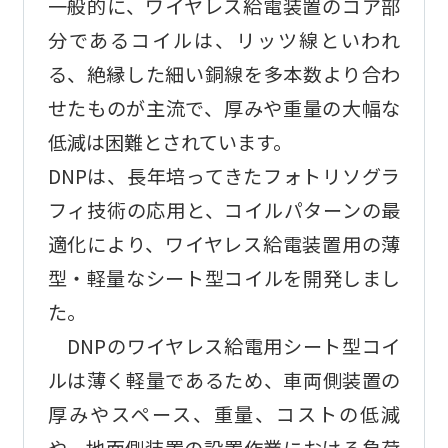
一般的に、ワイヤレス給電装置のコア部
分であるコイルは、リッツ線といわれ
る、絶縁した細い銅線を多本数より合わ
せたものが主流で、厚みや重量の大幅な
低減は困難とされています。
DNPは、長年培ってきたフォトリソグラ
フィ技術の応用と、コイルパターンの最
適化により、ワイヤレス給電装置用の薄
型・軽量なシート型コイルを開発しまし
た。
DNPのワイヤレス給電用シート型コイ
ルは薄く軽量であるため、車両側装置の
厚みやスペース、重量、コストの低減
や、地面側装置の設置作業における負荷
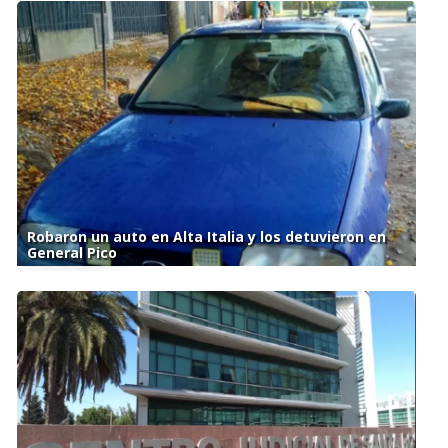
Robaron un auto en Alta Italia y los detuvieron en
General Pico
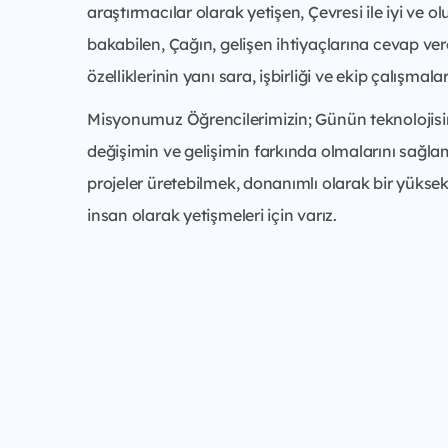
araştırmacılar olarak yetişen, Çevresi ile iyi ve o
bakabilen, Çağın, gelişen ihtiyaçlarına cevap vere
özelliklerinin yanı sara, işbirliği ve ekip çalışmal
Misyonumuz Öğrencilerimizin; Günün teknolojisin
değişimin ve gelişimin farkında olmalarını sağlamak,
projeler üretebilmek, donanımlı olarak bir yükse
insan olarak yetişmeleri için varız.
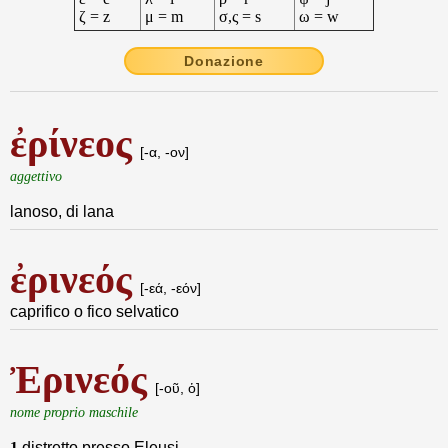
ζ = z
μ = m
σ,ς = s
ω = w
Donazione
ἐρίνεος
[-α, -ον]
aggettivo
lanoso, di lana
ἐρινεός
[-εά, -εόν]
caprifico o fico selvatico
Ἐρινεός
[-οῦ, ὁ]
nome proprio maschile
1
distretto presso Eleusi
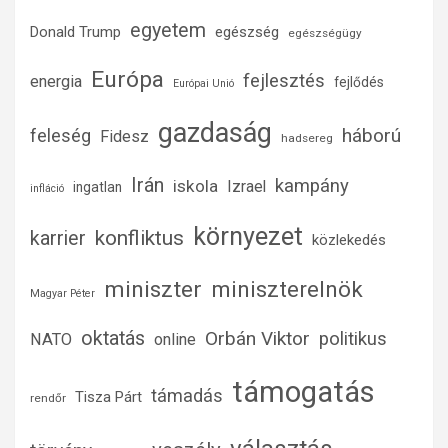
egyetem
Donald Trump
egészség
egészségügy
Európa
fejlesztés
energia
fejlődés
Európai Unió
gazdaság
háború
feleség
Fidesz
hadsereg
Irán
kampány
iskola
Izrael
ingatlan
infláció
környezet
konfliktus
karrier
közlekedés
miniszter
miniszterelnök
Magyar Péter
oktatás
Orbán Viktor
politikus
NATO
online
támogatás
támadás
Tisza Párt
rendőr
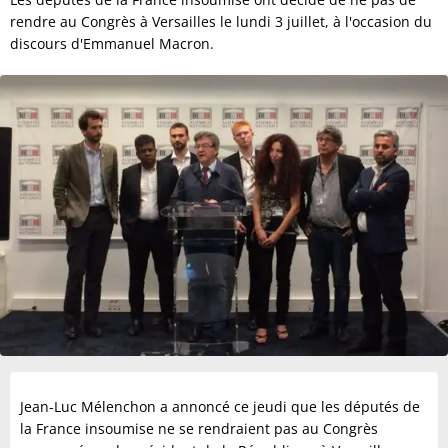
rendre au Congrès à Versailles le lundi 3 juillet, à l'occasion du
discours d'Emmanuel Macron.
Jean-Luc Mélenchon a annoncé ce jeudi que les députés de
la France insoumise ne se rendraient pas au Congrès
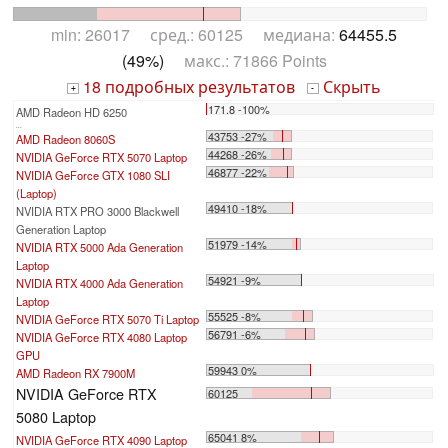
min: 26017 сред.: 60125 медиана:
64455.5
(49%)
макс.: 71866 Points
18 подробных результатов
Скрыть
+
-
171.8 -100%
AMD Radeon HD 6250
...
43753 -27%
AMD Radeon 8060S
44268 -26%
NVIDIA GeForce RTX 5070 Laptop
46877 -22%
NVIDIA GeForce GTX 1080 SLI
(Laptop)
49410 -18%
NVIDIA RTX PRO 3000 Blackwell
Generation Laptop
51979 -14%
NVIDIA RTX 5000 Ada Generation
Laptop
54921 -9%
NVIDIA RTX 4000 Ada Generation
Laptop
55525 -8%
NVIDIA GeForce RTX 5070 Ti Laptop
56791 -6%
NVIDIA GeForce RTX 4080 Laptop
GPU
59943 0%
AMD Radeon RX 7900M
NVIDIA GeForce RTX
60125
5080 Laptop
65041 8%
NVIDIA GeForce RTX 4090 Laptop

===============

→ Task to carry out:
Copy the text read from each of the entries above word for word, keeping every line as it stands and leaving out the pictures.

→ Solution to the exercise:
一般的に、ワイヤレス給電装置のコア部
分であるコイルは、リッツ線といわれ
る、絶縁した細い銅線を多本数より合わ
せたものが主流で、厚みや重量の大幅な
低減は困難とされています。
DNPは、長年培ってきたフォトリソグラ
フィ技術の応用と、コイルパターンの最
適化により、ワイヤレス給電装置用の薄
型・軽量なシート型コイルを開発しまし
た。
DNPのワイヤレス給電用シート型コイ
ルは薄く軽量であるため、車両側装置の
厚みやスペース、重量、コストの低減
や、地面側装置の設置作業における負荷
Robaron un auto en Alta Italia y los detuvieron en
General Pico
araştırmacılar olarak yetişen, Çevresi ile iyi ve o
bakabilen, Çağın, gelişen ihtiyaçlarına cevap vere
özelliklerinin yanı sara, işbirliği ve ekip çalışmal
Misyonumuz Öğrencilerimizin; Günün teknolojisin
değişimin ve gelişimin farkında olmalarını sağlamak,
projeler üretebilmek, donanımlı olarak bir yükse
insan olarak yetişmeleri için varız.
ζ = z
μ = m
σ,ς = s
ω = w
Donazione
ἐρίνεος
[-α, -ον]
aggettivo
lanoso, di lana
ἐρινεός
[-εά, -εόν]
caprifico o fico selvatico
Ἐρινεός
[-οῦ, ὁ]
nome proprio maschile
1
distretto presso Eleusi
egyetem
Donald Trump
egészség
egészségügy
Európa
fejlesztés
energia
fejlődés
Európai Unió
gazdaság
háború
feleség
Fidesz
hadsereg
Irán
kampány
iskola
Izrael
ingatlan
infláció
környezet
konfliktus
karrier
közlekedés
miniszter
miniszterelnök
Magyar Péter
oktatás
Orbán Viktor
politikus
NATO
online
támogatás
támadás
Tisza Párt
rendőr
rendre au Congrès à Versailles le lundi 3 juillet, à l'occasion du
discours d'Emmanuel Macron.
Jean-Luc Mélenchon a annoncé ce jeudi que les députés de
la France insoumise ne se rendraient pas au Congrès
min: 26017 сред.: 60125 медиана:
64455.5
(49%)
макс.: 71866 Points
18 подробных результатов
Скрыть
+
-
171.8 -100%
AMD Radeon HD 6250
...
43753 -27%
AMD Radeon 8060S
44268 -26%
NVIDIA GeForce RTX 5070 Laptop
46877 -22%
NVIDIA GeForce GTX 1080 SLI
(Laptop)
49410 -18%
NVIDIA RTX PRO 3000 Blackwell
Generation Laptop
51979 -14%
NVIDIA RTX 5000 Ada Generation
Laptop
54921 -9%
NVIDIA RTX 4000 Ada Generation
Laptop
55525 -8%
NVIDIA GeForce RTX 5070 Ti Laptop
56791 -6%
NVIDIA GeForce RTX 4080 Laptop
GPU
59943 0%
AMD Radeon RX 7900M
NVIDIA GeForce RTX
60125
5080 Laptop
65041 8%
NVIDIA GeForce RTX 4090 Laptop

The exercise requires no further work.